The protein expression of IGF-1 in the immature retina was studied using western blotting and double-immunofluorescence, while the tissue concentration of glutamate and IGF-1 was estimated by ELISA. Along with IGF-1, molecules such as phosphorylated phosphoinositide 3-kinase (p-PI3K), insulin receptor substrate-1 (IRS-1) phosphorylated at ser residue (p-IRS-1ser) and phosphorylated protein kinase-A (p-PKA), which are known to be involved in IGF-1 signalling pathway, were studied in the retina and primary cultures of RGCs using western blotting and double-immunofluorescence.
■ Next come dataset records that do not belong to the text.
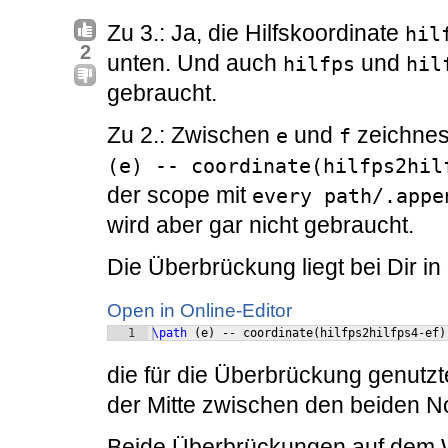
Zu 3.: Ja, die Hilfskoordinate
hil
2
unten. Und auch
und
hilfps
hil
gebraucht.
Zu 2.: Zwischen
und
zeichnest
e
f
(e) -- coordinate(hilfps2hil
der scope mit
every path/.appe
wird aber gar nicht gebraucht.
Die Überbrückung liegt bei Dir i
Open in Online-Editor
1
\path
(
e
)
 -- coordinate
(
hilfps2hilfps4-ef
)
die für die Überbrückung genutz
der Mitte zwischen den beiden No
Beide Überbrückungen auf dem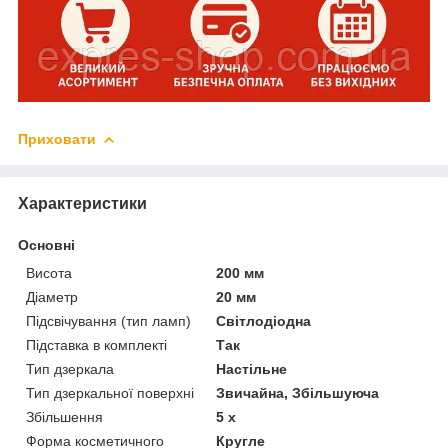
Приховати
Характеристики
Основні
Висота
200 мм
Діаметр
20 мм
Підсвічування (тип ламп)
Світлодіодна
Підставка в комплекті
Так
Тип дзеркала
Настільне
Тип дзеркальної поверхні
Звичайна, Збільшуюча
Збільшення
5 х
Форма косметичного
Кругле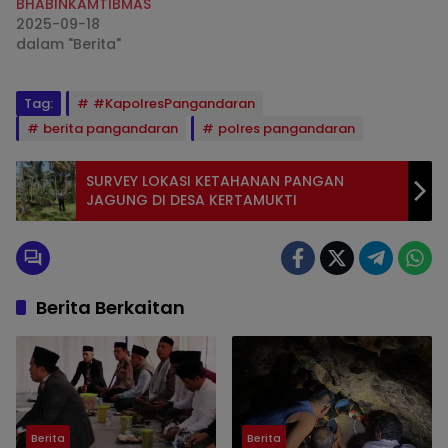
BHABINKAMTIBMAS
2025-09-18
dalam "Berita"
Tag:
#KapolresPangandaran
berita pangandaran
polres pangandaran
SURVEY LOKASI KETAHANAN PANGAN
JAGUNG DI DESA KERTAMUKTI
Berita Berkaitan
Berita
Berita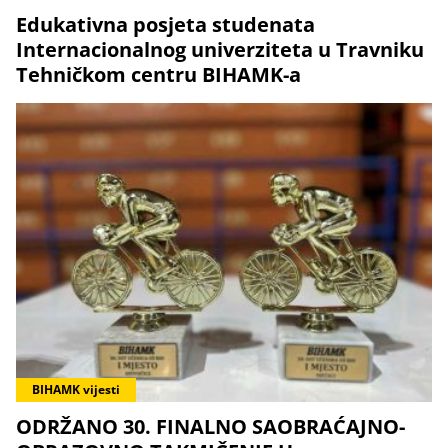
Edukativna posjeta studenata
Internacionalnog univerziteta u Travniku
Tehničkom centru BIHAMK-a
BIHAMK vijesti
ODRŽANO 30. FINALNO SAOBRAĆAJNO-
Furthermore, in cultured RGCs, while glutamate concentrations were measured by ELISA, apoptosis was evaluated by caspase-3 immunolabelling.

Results:

Following hypoxic exposure the concentration of IGF-1 in retina was increased up to 24h in comparison to the controls, which was also evident with double-immunofluorescence and western blotting. In addition, the concentration of glutamate in hypoxic retinal tissues and hypoxic cultured RGCs was found to be significantly increased. In primary cultured RGCs, the expression of proteins p-PI3K, p-IRS-1ser and p-PKA was up-regulated following a hypoxic insult. Moreover, there was an increased caspase-3 labelling of cultured RGCs subjected to hypoxia confirming their apoptosis.

Conclusions:

The above results suggest that hypoxia alters the tissue concentration of glutamate and IGF-1. IGF-1 is known to provide neuroprotection by eliciting PI3K activity when bound to IRS1. Hence, the up-regulation of p-PI3K in the cultured RGCs in response to hypoxia suggests an effort of IGF-1 in protecting the RGCs. However, this neuroprotective action of IGF-1 may be masked by excess glutamate produced by RGCs, and this was evident with the increased expression of p-PKA and p-IRS-1ser in the hypoxic cultured RGCs. Phosphorylation of IRS-1 at the Ser307 is enabled by excess glutamate through PKA dependant pathway and may result in reduced binding of IGF-1 to its receptor IRS-1. The uncoupling of IGF-1 from IRS-1 might favour the death of RGCs as shown by caspase-3 labelling. These results implicate that glutamate, by blocking IGF-1 mediated neuroprotection, could cause the apoptosis of RGCs in hypoxic neonatal retina.